Diane Hochman: I said it a little earlier, but I’ll say it again because I think it’s the biggest tip. It’s not in our time, it’s in their time. So decide that you’re going to create a database, whether you’re going to use an app on your phone, a customer relationship manager. I started where I had a five by eight card file box, where everybody I met I took notes on and I put it in the box. What you want to do is become really good at meeting people where they are and building that relationship and continuing to follow up, as opposed to feeling like you need to get them right now. As you fill that pipeline over time you’re just naturally signing people all the time, because the people have a relationship with you and maybe there’s a reason to re-contact them, there’s a new product, there’s a new flavor, there’s a meeting, there’s a special speaker, whatever it may be. The one thing I know after 22 years in this game, people come and go. People come and go. People come and go, and just be present so that when it’s their time you need to be at the top of their head, which is why you need to continually being in touch with them, or being visual on social, or sending cards, or whatever it is that you want to do to be visible to that person so that they think of you at the moment that they’re ready to make a change, product wise or opportunity wise. That’s really it. I think one of the biggest mistakes people make is they just… It’s like one touch and that’s it.
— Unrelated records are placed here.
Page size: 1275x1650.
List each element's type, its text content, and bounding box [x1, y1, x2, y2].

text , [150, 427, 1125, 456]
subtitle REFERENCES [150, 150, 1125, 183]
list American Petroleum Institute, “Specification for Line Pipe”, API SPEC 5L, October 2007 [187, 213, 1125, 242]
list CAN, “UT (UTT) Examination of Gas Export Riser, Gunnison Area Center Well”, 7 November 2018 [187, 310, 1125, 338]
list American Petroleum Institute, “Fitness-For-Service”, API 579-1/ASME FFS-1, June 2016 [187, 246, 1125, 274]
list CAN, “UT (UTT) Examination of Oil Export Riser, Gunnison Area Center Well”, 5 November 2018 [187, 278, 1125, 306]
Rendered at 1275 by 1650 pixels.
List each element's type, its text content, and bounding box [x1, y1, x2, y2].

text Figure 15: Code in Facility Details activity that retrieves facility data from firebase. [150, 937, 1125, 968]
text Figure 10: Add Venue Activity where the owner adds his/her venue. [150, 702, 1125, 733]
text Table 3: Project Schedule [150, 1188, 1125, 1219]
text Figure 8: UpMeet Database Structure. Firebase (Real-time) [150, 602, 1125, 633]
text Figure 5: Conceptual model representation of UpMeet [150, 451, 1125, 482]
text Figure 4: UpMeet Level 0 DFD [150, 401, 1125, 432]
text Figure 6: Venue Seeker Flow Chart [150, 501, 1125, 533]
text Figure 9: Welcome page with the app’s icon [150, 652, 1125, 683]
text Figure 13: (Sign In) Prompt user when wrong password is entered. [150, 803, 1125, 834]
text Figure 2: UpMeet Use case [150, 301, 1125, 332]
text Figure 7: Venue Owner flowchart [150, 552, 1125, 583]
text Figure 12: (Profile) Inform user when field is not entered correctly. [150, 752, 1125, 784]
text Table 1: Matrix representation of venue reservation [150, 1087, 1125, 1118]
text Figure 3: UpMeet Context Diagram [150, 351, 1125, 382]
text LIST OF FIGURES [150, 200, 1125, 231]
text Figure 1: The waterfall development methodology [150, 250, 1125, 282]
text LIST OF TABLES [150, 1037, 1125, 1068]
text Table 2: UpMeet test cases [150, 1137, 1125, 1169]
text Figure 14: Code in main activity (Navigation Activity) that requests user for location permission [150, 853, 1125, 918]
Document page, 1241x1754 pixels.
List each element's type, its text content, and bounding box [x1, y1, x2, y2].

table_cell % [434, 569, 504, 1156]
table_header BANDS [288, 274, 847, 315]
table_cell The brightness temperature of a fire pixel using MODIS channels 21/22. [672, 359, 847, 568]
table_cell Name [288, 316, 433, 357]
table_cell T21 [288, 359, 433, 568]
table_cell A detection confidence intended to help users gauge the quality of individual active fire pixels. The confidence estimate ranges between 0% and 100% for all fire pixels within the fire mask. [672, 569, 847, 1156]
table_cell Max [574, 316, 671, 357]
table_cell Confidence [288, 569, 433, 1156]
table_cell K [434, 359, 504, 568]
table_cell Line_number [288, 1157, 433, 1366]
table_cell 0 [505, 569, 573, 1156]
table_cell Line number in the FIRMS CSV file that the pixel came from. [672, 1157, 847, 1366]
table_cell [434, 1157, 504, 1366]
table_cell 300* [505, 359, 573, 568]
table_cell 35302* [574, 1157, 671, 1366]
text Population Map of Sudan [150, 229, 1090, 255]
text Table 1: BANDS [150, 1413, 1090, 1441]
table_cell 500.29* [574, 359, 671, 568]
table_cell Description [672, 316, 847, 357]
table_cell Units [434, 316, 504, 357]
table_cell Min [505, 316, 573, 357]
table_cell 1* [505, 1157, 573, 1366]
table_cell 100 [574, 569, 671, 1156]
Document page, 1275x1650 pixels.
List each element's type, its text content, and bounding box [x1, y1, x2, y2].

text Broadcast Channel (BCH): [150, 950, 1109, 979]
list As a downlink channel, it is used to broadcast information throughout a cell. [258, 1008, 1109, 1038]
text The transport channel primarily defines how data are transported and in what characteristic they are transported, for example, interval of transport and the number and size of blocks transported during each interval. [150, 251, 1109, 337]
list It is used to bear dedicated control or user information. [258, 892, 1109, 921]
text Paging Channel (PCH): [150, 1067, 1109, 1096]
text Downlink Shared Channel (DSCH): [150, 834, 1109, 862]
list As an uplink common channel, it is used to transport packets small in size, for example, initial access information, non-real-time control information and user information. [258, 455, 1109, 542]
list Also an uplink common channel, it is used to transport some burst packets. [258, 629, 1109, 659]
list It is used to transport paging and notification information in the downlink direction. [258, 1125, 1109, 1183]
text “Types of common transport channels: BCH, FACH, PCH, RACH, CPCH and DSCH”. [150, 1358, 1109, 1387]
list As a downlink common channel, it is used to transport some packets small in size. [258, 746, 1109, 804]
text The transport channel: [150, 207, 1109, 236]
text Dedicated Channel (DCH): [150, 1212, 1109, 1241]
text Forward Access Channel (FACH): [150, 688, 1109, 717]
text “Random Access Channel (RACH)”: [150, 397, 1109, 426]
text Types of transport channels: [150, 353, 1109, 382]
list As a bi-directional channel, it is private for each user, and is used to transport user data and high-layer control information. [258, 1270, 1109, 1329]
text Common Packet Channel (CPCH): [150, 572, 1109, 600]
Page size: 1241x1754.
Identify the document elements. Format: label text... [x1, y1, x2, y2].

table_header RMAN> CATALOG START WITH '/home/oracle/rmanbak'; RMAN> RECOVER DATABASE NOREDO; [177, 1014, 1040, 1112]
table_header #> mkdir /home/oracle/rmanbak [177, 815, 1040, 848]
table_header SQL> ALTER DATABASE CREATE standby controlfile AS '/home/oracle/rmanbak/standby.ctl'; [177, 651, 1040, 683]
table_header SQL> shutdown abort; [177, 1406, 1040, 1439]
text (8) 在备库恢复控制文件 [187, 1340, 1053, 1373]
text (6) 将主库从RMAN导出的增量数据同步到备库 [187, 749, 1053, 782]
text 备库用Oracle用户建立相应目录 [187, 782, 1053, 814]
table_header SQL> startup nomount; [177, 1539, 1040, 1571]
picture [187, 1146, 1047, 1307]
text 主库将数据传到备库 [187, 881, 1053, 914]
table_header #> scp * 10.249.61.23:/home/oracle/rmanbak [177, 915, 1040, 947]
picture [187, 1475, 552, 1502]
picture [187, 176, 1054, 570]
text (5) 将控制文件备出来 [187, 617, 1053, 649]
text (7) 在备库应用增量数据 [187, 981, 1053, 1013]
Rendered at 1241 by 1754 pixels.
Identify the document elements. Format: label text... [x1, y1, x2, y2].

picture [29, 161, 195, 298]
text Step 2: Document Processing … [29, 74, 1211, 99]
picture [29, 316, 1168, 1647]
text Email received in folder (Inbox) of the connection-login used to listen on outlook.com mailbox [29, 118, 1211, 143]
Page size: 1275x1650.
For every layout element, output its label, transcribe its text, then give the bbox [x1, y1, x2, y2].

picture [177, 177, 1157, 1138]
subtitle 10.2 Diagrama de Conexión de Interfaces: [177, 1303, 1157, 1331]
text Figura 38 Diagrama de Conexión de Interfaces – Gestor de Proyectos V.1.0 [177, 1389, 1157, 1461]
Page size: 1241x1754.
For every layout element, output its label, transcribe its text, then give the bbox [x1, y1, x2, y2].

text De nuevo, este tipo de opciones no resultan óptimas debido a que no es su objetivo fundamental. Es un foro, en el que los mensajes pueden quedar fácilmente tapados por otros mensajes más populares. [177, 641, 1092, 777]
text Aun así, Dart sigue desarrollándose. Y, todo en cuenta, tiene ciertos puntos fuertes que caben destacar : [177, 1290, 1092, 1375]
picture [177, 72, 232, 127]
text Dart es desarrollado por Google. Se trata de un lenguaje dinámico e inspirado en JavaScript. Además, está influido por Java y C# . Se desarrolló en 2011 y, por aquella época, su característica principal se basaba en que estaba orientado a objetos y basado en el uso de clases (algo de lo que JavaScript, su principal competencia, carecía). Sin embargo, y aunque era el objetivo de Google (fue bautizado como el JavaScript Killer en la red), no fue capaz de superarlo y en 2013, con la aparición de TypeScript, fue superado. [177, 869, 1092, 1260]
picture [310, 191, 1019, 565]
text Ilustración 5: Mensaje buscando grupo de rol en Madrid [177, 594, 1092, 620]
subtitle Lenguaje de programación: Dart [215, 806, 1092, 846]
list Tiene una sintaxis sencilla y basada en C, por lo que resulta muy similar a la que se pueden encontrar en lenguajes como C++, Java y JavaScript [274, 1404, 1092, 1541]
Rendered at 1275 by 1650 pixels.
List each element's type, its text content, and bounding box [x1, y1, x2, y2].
Ray Higdon: Right. Yeah. No, I love that. It’s just so true. There’s so many really good people that had I not followed up with them it never would have happened, so just absolute brilliance for sure. And that would work for anything, realtors, mortgage brokers, CPAs, anybody, so really, really cool. Make sure if you’re not already, although I’m positive many of you are… Make sure you follow Diane on social media. She’s amazing. I love her stuff. Pay attention to how she communicates on social media, because I think she’s definitely one of the best at that, speaking the language that’s relatable, that people connect with, and I just always love having her. So, Diane, thank you so much. You’re amazing. Thanks for your time.
Diane Hochman: Thank you so much, Ray.
Ray Higdon: Give her some love. Give her some love. Diane Hochman, awesome, awesome, awesome. If you got value from this feel free to share and make sure you give some love to Diane, and thanks for tuning in. Appreciate you.